Single-pixel compressive terahertz 3D imaging

Terahertz (THz) imaging contends with the lack of cost-effective, off-the-shelf high-resolution array detectors and the slow acquisition speeds associated with pixel-by-pixel raster scanning. Single-pixel imaging with Compressive Sensing (CS) represents a potential solution for resolution and acquisition speed in a cost-efficient manner. Our paper introduces a novel approach for extending 2D single-pixel THz imaging systems to 3D using a single frequency.
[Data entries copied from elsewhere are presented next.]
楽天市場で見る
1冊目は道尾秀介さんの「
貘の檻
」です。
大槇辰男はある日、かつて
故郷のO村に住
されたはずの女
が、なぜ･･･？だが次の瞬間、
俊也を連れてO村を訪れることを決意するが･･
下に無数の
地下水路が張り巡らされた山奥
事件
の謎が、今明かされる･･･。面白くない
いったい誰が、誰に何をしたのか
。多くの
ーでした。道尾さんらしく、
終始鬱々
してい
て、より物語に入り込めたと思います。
By leveraging the single-pixel approach, we achieve 3D resolution while avoiding mechanical scanning, and the use of a single frequency eliminates the need for bandwidth, a significant limitation of conventional techniques, where design of THz sources and detectors with large bandwidth remains challenging and typically complex. The Order Recursive Matching Pursuit (ORMP) algorithm is used as the sparse recovery method to exploit the sparsity/compressibility of the 3D THz signal and enable sampling at a rate far lower than that required by the Nyquist Theorem. The 2D sensing matrix is obtained by analyzing the diffracted propagation of THz imaging systems on a 2D surface perpendicular to the optical axis. Moreover, the 3D sensing matrix is based on the diffracted propagation of 2D surfaces at different sampling depth positions. Our system can quickly capture the reflective properties of every point in a 3D space using a single-pixel camera setup that leverages CS, making it a simple and efficient method for creating a fast 3D THz imaging system, particularly suited to high-frequency THz sources that operate efficiently at a single frequency or at small bandwidth.